The utility model also provides a preferred embodiment, first communication device includes WIFI device or bluetooth device. Specifically, the bluetooth device includes but is not limited to a classic bluetooth device and a BLE bluetooth device, and when the first communication device is a bluetooth device, the second communication device is also a bluetooth device, so as to ensure that a bluetooth wireless connection between the offline terminal and the intelligent device is established.

It should be noted that the utility model provides an off-line terminal and intelligent device between wireless connection all are suitable for the bluetooth and are connected, especially BLE bluetooth is connected to can make off-line terminal utilize bluetooth function to realize the generation of speech recognition model parameter again with the help of intelligent terminal's throughput or network transmission ability, thereby conveniently update off-line terminal's speech recognition ability, the guarantee can realize high performance equipment's effect under the low-cost condition.

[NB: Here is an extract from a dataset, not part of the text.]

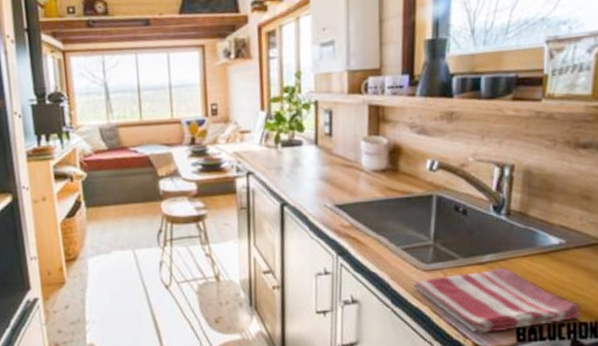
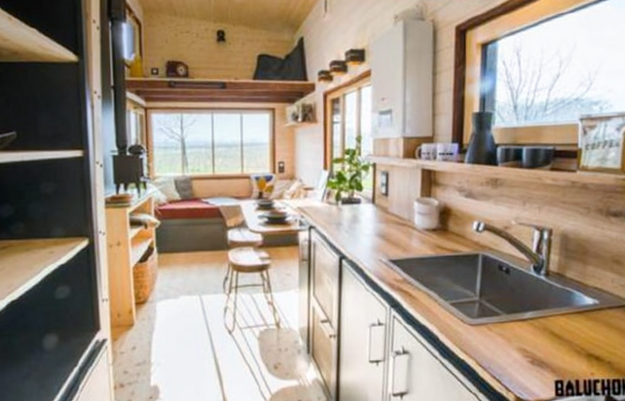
dish towel: present [412,267,581,333] -> none [459,324,614,387]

Finally, it should be noted that the above embodiments are only used for illustrating the technical solutions of the present invention, and not for limiting the same; although the present invention has been described in detail with reference to the foregoing embodiments, it should be understood by those skilled in the art that: the technical solutions described in the foregoing embodiments may still be modified, or some technical features may be equivalently replaced; such modifications and substitutions do not depart from the spirit and scope of the present invention in its corresponding aspects.

Claims

1. An offline voice terminal, comprising: the system comprises a microphone acquisition device, a voice recognition device, a control device and a first communication device; the microphone acquisition device is connected with the first communication device, and the first communication device is used for being in wireless or wired connection with external intelligent equipment and transmitting acquired voice data to the external intelligent equipment; the control device is connected with the voice recognition device; the voice recognition device is connected with the microphone acquisition device; the first communication device is also used for receiving the speech recognition model parameters sent by the external intelligent equipment for the speech recognition device to use.

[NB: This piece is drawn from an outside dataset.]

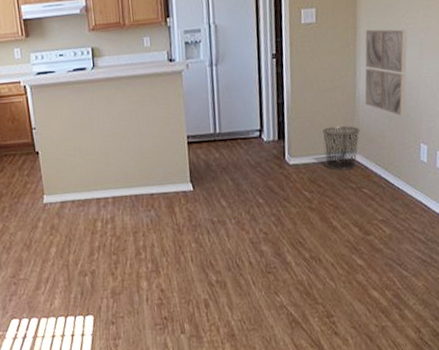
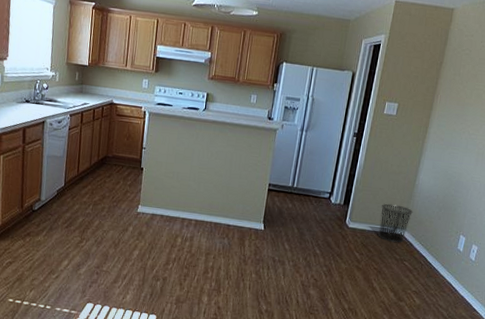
wall art: present [365,29,407,115] -> none [422,131,469,208]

2. The offline voice terminal according to claim 1, characterized in that said offline voice terminal further comprises encoding means and/or storage means; the coding device is connected between the microphone acquisition device and the first communication device and used for coding the acquired voice data and transmitting the coded voice data to the external intelligent equipment through the first communication device; the storage device is connected with the first communication device and the voice recognition device and is used for storing the voice recognition model parameters.

3. The offline voice terminal of claim 1, wherein the external smart device comprises a voice training device, and the voice training device is configured to perform training according to voice data and generate voice recognition model parameters.

4. The offline voice terminal of any one of claims 1 to 3, wherein the external smart device comprises a network device, the network device is further connected to an external cloud server, the cloud server comprises a voice training device, and the voice training device is configured to train according to voice data and generate voice recognition model parameters.

5. The offline voice terminal of any one of claims 1 to 3, wherein the first communication device comprises a WIFI device or a Bluetooth device.